Collected data:
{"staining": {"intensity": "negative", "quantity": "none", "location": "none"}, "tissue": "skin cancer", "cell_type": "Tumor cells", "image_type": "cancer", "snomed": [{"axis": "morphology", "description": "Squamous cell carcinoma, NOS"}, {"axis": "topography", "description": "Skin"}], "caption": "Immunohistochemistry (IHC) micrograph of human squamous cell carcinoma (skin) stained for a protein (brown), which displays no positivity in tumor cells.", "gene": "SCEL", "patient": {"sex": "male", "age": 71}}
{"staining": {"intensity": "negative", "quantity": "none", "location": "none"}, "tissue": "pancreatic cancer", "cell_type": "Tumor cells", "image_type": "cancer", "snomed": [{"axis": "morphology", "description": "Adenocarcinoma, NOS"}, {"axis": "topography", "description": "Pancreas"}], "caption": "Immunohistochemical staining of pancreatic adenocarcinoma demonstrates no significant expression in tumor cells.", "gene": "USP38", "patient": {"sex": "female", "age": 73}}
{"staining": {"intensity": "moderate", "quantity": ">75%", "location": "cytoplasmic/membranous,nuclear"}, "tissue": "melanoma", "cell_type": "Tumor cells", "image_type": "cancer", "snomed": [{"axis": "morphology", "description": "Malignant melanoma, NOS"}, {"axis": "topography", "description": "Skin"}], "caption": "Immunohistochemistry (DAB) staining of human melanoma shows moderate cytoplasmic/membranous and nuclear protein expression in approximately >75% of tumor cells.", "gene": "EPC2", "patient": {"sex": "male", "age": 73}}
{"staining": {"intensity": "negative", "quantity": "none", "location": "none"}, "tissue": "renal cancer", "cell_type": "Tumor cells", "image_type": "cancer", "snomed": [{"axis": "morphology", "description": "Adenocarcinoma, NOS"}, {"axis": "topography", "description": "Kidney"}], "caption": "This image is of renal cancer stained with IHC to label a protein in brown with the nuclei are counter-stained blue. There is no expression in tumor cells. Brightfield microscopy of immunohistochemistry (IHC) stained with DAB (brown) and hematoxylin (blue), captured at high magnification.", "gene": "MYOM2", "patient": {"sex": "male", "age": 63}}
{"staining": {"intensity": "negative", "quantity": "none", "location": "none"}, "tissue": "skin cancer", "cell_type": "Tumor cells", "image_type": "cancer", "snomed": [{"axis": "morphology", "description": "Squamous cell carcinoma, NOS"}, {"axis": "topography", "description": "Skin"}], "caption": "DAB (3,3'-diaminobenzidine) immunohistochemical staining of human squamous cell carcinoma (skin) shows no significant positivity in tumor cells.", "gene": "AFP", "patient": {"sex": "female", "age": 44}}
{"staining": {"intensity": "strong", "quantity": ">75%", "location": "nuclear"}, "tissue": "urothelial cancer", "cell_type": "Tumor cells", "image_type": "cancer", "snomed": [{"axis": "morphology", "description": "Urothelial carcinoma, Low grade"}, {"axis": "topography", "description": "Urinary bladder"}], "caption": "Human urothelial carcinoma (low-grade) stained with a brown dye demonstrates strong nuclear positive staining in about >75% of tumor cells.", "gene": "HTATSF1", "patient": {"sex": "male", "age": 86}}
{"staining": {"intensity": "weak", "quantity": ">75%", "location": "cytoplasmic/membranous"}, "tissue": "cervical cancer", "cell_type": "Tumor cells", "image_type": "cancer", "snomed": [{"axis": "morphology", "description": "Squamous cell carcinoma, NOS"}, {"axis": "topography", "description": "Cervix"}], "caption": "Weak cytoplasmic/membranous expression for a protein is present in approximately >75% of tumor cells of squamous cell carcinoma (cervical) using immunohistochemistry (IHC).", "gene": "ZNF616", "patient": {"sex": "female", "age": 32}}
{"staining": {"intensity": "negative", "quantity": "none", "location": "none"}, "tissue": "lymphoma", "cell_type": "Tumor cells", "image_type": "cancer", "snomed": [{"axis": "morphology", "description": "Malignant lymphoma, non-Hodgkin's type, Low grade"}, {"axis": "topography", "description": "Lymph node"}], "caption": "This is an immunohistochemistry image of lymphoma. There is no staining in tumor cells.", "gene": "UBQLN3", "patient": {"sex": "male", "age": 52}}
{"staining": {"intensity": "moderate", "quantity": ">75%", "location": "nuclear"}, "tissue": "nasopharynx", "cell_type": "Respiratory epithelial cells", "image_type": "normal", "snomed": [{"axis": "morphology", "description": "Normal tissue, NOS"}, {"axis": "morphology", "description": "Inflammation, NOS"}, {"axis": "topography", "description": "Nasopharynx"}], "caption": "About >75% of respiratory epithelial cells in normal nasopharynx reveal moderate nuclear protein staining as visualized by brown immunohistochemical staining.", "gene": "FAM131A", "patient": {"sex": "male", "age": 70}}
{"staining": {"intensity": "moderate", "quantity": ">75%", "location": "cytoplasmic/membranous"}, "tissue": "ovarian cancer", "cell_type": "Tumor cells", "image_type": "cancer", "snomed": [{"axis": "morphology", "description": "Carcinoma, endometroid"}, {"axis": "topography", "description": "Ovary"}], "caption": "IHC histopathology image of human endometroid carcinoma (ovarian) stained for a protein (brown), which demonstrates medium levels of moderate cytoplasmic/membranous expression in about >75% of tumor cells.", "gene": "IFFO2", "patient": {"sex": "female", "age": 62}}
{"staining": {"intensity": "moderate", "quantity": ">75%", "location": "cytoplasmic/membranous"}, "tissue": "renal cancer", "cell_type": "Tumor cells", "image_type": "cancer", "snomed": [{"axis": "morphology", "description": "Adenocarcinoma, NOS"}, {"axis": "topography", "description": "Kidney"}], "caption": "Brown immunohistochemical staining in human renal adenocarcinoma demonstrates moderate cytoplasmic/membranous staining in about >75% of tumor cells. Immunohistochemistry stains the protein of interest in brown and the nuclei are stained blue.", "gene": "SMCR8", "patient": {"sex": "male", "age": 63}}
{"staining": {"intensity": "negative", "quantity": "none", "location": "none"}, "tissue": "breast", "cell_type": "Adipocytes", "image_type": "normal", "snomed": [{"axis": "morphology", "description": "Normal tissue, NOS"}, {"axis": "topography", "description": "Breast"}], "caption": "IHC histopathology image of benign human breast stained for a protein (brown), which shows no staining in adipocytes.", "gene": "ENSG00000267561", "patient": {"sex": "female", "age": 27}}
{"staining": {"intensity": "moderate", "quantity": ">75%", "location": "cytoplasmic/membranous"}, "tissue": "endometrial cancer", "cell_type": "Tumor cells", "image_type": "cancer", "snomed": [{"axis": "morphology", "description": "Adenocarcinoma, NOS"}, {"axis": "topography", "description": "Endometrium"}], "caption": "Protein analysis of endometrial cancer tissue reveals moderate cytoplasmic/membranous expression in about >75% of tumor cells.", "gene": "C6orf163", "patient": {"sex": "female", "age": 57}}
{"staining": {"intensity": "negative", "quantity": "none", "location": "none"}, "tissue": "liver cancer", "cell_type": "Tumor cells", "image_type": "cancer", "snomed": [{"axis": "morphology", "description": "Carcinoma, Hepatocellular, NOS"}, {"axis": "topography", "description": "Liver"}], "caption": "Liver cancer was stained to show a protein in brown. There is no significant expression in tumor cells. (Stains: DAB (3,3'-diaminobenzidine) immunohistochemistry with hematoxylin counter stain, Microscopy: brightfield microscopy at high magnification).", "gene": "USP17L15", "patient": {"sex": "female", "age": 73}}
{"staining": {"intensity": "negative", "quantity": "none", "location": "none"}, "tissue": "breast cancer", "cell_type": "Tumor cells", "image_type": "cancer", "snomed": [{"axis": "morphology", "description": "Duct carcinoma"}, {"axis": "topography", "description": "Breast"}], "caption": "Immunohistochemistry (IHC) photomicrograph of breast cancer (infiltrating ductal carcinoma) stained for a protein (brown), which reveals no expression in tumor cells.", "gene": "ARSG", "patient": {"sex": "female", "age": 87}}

◆ DIRECTIONS FOR THIS TASK
The response should be an exact repeat of the data above.

◆ RESULT
{"staining": {"intensity": "negative", "quantity": "none", "location": "none"}, "tissue": "skin cancer", "cell_type": "Tumor cells", "image_type": "cancer", "snomed": [{"axis": "morphology", "description": "Squamous cell carcinoma, NOS"}, {"axis": "topography", "description": "Skin"}], "caption": "Immunohistochemistry (IHC) micrograph of human squamous cell carcinoma (skin) stained for a protein (brown), which displays no positivity in tumor cells.", "gene": "SCEL", "patient": {"sex": "male", "age": 71}}
{"staining": {"intensity": "negative", "quantity": "none", "location": "none"}, "tissue": "pancreatic cancer", "cell_type": "Tumor cells", "image_type": "cancer", "snomed": [{"axis": "morphology", "description": "Adenocarcinoma, NOS"}, {"axis": "topography", "description": "Pancreas"}], "caption": "Immunohistochemical staining of pancreatic adenocarcinoma demonstrates no significant expression in tumor cells.", "gene": "USP38", "patient": {"sex": "female", "age": 73}}
{"staining": {"intensity": "moderate", "quantity": ">75%", "location": "cytoplasmic/membranous,nuclear"}, "tissue": "melanoma", "cell_type": "Tumor cells", "image_type": "cancer", "snomed": [{"axis": "morphology", "description": "Malignant melanoma, NOS"}, {"axis": "topography", "description": "Skin"}], "caption": "Immunohistochemistry (DAB) staining of human melanoma shows moderate cytoplasmic/membranous and nuclear protein expression in approximately >75% of tumor cells.", "gene": "EPC2", "patient": {"sex": "male", "age": 73}}
{"staining": {"intensity": "negative", "quantity": "none", "location": "none"}, "tissue": "renal cancer", "cell_type": "Tumor cells", "image_type": "cancer", "snomed": [{"axis": "morphology", "description": "Adenocarcinoma, NOS"}, {"axis": "topography", "description": "Kidney"}], "caption": "This image is of renal cancer stained with IHC to label a protein in brown with the nuclei are counter-stained blue. There is no expression in tumor cells. Brightfield microscopy of immunohistochemistry (IHC) stained with DAB (brown) and hematoxylin (blue), captured at high magnification.", "gene": "MYOM2", "patient": {"sex": "male", "age": 63}}
{"staining": {"intensity": "negative", "quantity": "none", "location": "none"}, "tissue": "skin cancer", "cell_type": "Tumor cells", "image_type": "cancer", "snomed": [{"axis": "morphology", "description": "Squamous cell carcinoma, NOS"}, {"axis": "topography", "description": "Skin"}], "caption": "DAB (3,3'-diaminobenzidine) immunohistochemical staining of human squamous cell carcinoma (skin) shows no significant positivity in tumor cells.", "gene": "AFP", "patient": {"sex": "female", "age": 44}}
{"staining": {"intensity": "strong", "quantity": ">75%", "location": "nuclear"}, "tissue": "urothelial cancer", "cell_type": "Tumor cells", "image_type": "cancer", "snomed": [{"axis": "morphology", "description": "Urothelial carcinoma, Low grade"}, {"axis": "topography", "description": "Urinary bladder"}], "caption": "Human urothelial carcinoma (low-grade) stained with a brown dye demonstrates strong nuclear positive staining in about >75% of tumor cells.", "gene": "HTATSF1", "patient": {"sex": "male", "age": 86}}
{"staining": {"intensity": "weak", "quantity": ">75%", "location": "cytoplasmic/membranous"}, "tissue": "cervical cancer", "cell_type": "Tumor cells", "image_type": "cancer", "snomed": [{"axis": "morphology", "description": "Squamous cell carcinoma, NOS"}, {"axis": "topography", "description": "Cervix"}], "caption": "Weak cytoplasmic/membranous expression for a protein is present in approximately >75% of tumor cells of squamous cell carcinoma (cervical) using immunohistochemistry (IHC).", "gene": "ZNF616", "patient": {"sex": "female", "age": 32}}
{"staining": {"intensity": "negative", "quantity": "none", "location": "none"}, "tissue": "lymphoma", "cell_type": "Tumor cells", "image_type": "cancer", "snomed": [{"axis": "morphology", "description": "Malignant lymphoma, non-Hodgkin's type, Low grade"}, {"axis": "topography", "description": "Lymph node"}], "caption": "This is an immunohistochemistry image of lymphoma. There is no staining in tumor cells.", "gene": "UBQLN3", "patient": {"sex": "male", "age": 52}}
{"staining": {"intensity": "moderate", "quantity": ">75%", "location": "nuclear"}, "tissue": "nasopharynx", "cell_type": "Respiratory epithelial cells", "image_type": "normal", "snomed": [{"axis": "morphology", "description": "Normal tissue, NOS"}, {"axis": "morphology", "description": "Inflammation, NOS"}, {"axis": "topography", "description": "Nasopharynx"}], "caption": "About >75% of respiratory epithelial cells in normal nasopharynx reveal moderate nuclear protein staining as visualized by brown immunohistochemical staining.", "gene": "FAM131A", "patient": {"sex": "male", "age": 70}}
{"staining": {"intensity": "moderate", "quantity": ">75%", "location": "cytoplasmic/membranous"}, "tissue": "ovarian cancer", "cell_type": "Tumor cells", "image_type": "cancer", "snomed": [{"axis": "morphology", "description": "Carcinoma, endometroid"}, {"axis": "topography", "description": "Ovary"}], "caption": "IHC histopathology image of human endometroid carcinoma (ovarian) stained for a protein (brown), which demonstrates medium levels of moderate cytoplasmic/membranous expression in about >75% of tumor cells.", "gene": "IFFO2", "patient": {"sex": "female", "age": 62}}
{"staining": {"intensity": "moderate", "quantity": ">75%", "location": "cytoplasmic/membranous"}, "tissue": "renal cancer", "cell_type": "Tumor cells", "image_type": "cancer", "snomed": [{"axis": "morphology", "description": "Adenocarcinoma, NOS"}, {"axis": "topography", "description": "Kidney"}], "caption": "Brown immunohistochemical staining in human renal adenocarcinoma demonstrates moderate cytoplasmic/membranous staining in about >75% of tumor cells. Immunohistochemistry stains the protein of interest in brown and the nuclei are stained blue.", "gene": "SMCR8", "patient": {"sex": "male", "age": 63}}
{"staining": {"intensity": "negative", "quantity": "none", "location": "none"}, "tissue": "breast", "cell_type": "Adipocytes", "image_type": "normal", "snomed": [{"axis": "morphology", "description": "Normal tissue, NOS"}, {"axis": "topography", "description": "Breast"}], "caption": "IHC histopathology image of benign human breast stained for a protein (brown), which shows no staining in adipocytes.", "gene": "ENSG00000267561", "patient": {"sex": "female", "age": 27}}
{"staining": {"intensity": "moderate", "quantity": ">75%", "location": "cytoplasmic/membranous"}, "tissue": "endometrial cancer", "cell_type": "Tumor cells", "image_type": "cancer", "snomed": [{"axis": "morphology", "description": "Adenocarcinoma, NOS"}, {"axis": "topography", "description": "Endometrium"}], "caption": "Protein analysis of endometrial cancer tissue reveals moderate cytoplasmic/membranous expression in about >75% of tumor cells.", "gene": "C6orf163", "patient": {"sex": "female", "age": 57}}
{"staining": {"intensity": "negative", "quantity": "none", "location": "none"}, "tissue": "liver cancer", "cell_type": "Tumor cells", "image_type": "cancer", "snomed": [{"axis": "morphology", "description": "Carcinoma, Hepatocellular, NOS"}, {"axis": "topography", "description": "Liver"}], "caption": "Liver cancer was stained to show a protein in brown. There is no significant expression in tumor cells. (Stains: DAB (3,3'-diaminobenzidine) immunohistochemistry with hematoxylin counter stain, Microscopy: brightfield microscopy at high magnification).", "gene": "USP17L15", "patient": {"sex": "female", "age": 73}}
{"staining": {"intensity": "negative", "quantity": "none", "location": "none"}, "tissue": "breast cancer", "cell_type": "Tumor cells", "image_type": "cancer", "snomed": [{"axis": "morphology", "description": "Duct carcinoma"}, {"axis": "topography", "description": "Breast"}], "caption": "Immunohistochemistry (IHC) photomicrograph of breast cancer (infiltrating ductal carcinoma) stained for a protein (brown), which reveals no expression in tumor cells.", "gene": "ARSG", "patient": {"sex": "female", "age": 87}}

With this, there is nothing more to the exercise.